Extrait:
- - - - - - -
Rapport trimestriel BRI, septembre 2015 - Présentation à la presse

Veuillez noter que les opinions exprimées dans les études sont celles des auteurs et ne reflètent pas nécessairement celles de la BRI. Lorsque vous mentionnez ces études, nous vous remercions de citer les auteurs et non la BRI.

Présentation officielle par Claudio Borio, Chef du Département monétaire et économique de la BRI, et Hyun Song Shin, Conseiller économique et Chef de la recherche, le 11 septembre 2015.

Claudio Borio

Nous nous représentons souvent le monde, non pas comme un film, mais comme une juxtaposition d'images fixes, des tableaux. Et c'est regrettable.

Regardons ensemble le tableau qui se dégage du trimestre écoulé : ilest dominé par les turbulences. Sur la gauche de l'image - chronologiquement, donc - apparaît la Grèce, qui mobilise l'attention et fait toutes les unes. La crise grecque, en dépit de tous ses rebondissements et de son potentiel de déstabilisation, est, toutefois, bien vite passée à l'arrière-plan, quand une forme d'accord a été trouvée début juillet. Elle n'a d'ailleurs eu qu'un impact très limité sur les marchés mondiaux. Les acteurs des marchés ont à peine le temps de pousser un soupir de soulagement que déjà l'Asie fait son entrée au centre du tableau, la Chine particulièrement. Là, le 8 juillet, le marché boursier a subi la plus forte baisse en un jour de son histoire ; puis, le 12 août, les autorités du pays ont annoncé une dévaluation - somme toute modeste - de leur monnaie, instaurant ainsi officiellement un régime de change davantage déterminé par le marché. Il est intéressant de noter que, avant d'enregistrer ce recul historique en juillet, le marché boursier chinois avait déjà perdu plus de 30 % par rapport à son pic de juin, mais l'impact sur les marchés mondiaux avait été très limité : hormis en Asie, personne n'y avait prêté beaucoup d'attention.

Les chocs de juillet et août, en revanche, ont eu des effets d'une plus grande intensité et d'une plus grande portée. Un peu partout dans le monde, les bourses ont fléchi. De surcroît, les cours des produits de base se sont effondrés - accentuant leur tendance baissière de long terme - et la volatilité s'est emballée. Les amples fluctuations des cours pétroliers méritent d'être rappelées. Le 24 août, les cours ont atteint un nouveau plancher, sous la barre des $40, perdant la totalité de ce qu'ils avaient repris au deuxième trimestre, puis ils sont vivement remontés, gagnant quelque 30 % en seulement une semaine, avant de repartir à la baisse. Mais c'est surtout le cours de change des monnaies des économies de marché émergentes (EME) - plus particulièrement, des pays exportateurs de produits de base - qui a été fortement impacté, et la prime de risque de ces pays a augmenté, quoique généralement pas de façon spectaculaire. Dans l'ensemble, en dehors de l'épicentre de ces chocs, les marchés ont continué de bien fonctionner. Cela étant, dans quelques cas, même les marchés des changes ont manifesté des signes de gapping, forte volatilité des cours associée à une contraction du volume des transactions. De plus, des déséquilibres mineurs sont apparus sur les marchés d'actions, notamment de plus en plus de haltes de cotation et de décalages de cours entre des fonds ETF et leurs sous-jacents.
- - - - - - -
Les données:
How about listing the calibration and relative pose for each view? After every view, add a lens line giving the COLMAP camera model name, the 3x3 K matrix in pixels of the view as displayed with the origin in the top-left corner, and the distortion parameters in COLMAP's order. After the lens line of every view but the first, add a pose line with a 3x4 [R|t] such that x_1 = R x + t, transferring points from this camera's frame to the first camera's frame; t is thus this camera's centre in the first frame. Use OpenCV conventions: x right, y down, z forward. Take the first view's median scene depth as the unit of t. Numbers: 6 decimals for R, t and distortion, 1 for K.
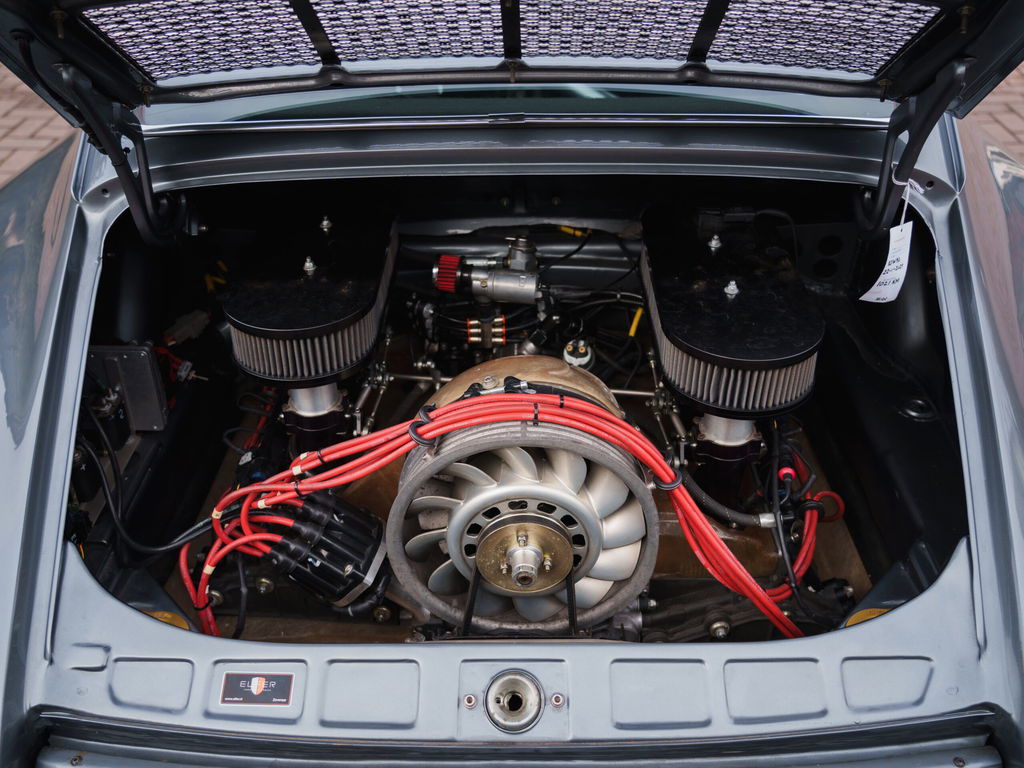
- - - - - - -
Liste des tâches:
a. Relevez toutes les dates précises (jour et mois) citées dans l'extrait consacré au rapport trimestriel de la BRI.
b. Répondez brièvement, d'après l'extrait sur le rapport trimestriel de la BRI :
(i) Quelles fonctions occupe Hyun Song Shin ?
(ii) Combien le marché boursier chinois avait-il perdu par rapport à son pic de juin avant le recul historique de juillet ?
(iii) Sous quel seuil les cours pétroliers sont-ils descendus le 24 août ?
c. Prolongez l'extrait sur le rapport trimestriel de la BRI à partir de sa dernière phrase.

Réponses fournies:
a. 11 septembre 2015, 8 juillet, 12 août, 24 août

b.
(i) Conseiller économique et Chef de la recherche
(ii) Plus de 30 %
(iii) Sous la barre des $40

c.
Comment expliquer une réaction si différente entre la première forte baisse du cours des actions chinoises, en juin, et les chocs qui ont suivi ? Il est possible que cela ait, en partie, témoigné d'une attention sélective des intervenants de marché. Fondamentalement, toutefois, cette différence de réaction traduit un revirement dans la façon de percevoir la conjoncture économique du moment et l'impact des politiques engagées. Le premier repli boursier a probablement été perçu comme une correction naturelle - et, dans une certaine mesure, voulue - d'un marché qui avait atteint des niveaux de valorisation manifestement excessifs. D'ailleurs, les mesures prises par les autorités pour lisser l'ajustement avaient été d'un certain secours. Mais le sentiment général s'est vite altéré, lorsque des signes plus prononcés de faiblesse de l'économie ont fait douter de l'efficacité des mesures prises. La dévaluation du renminbi, en réponse à des pressions persistantes à la baisse, n'a fait qu'alimenter l'inquiétude, incitant les autorités à tenter d'apaiser ces pressions à chaque nouvel événement.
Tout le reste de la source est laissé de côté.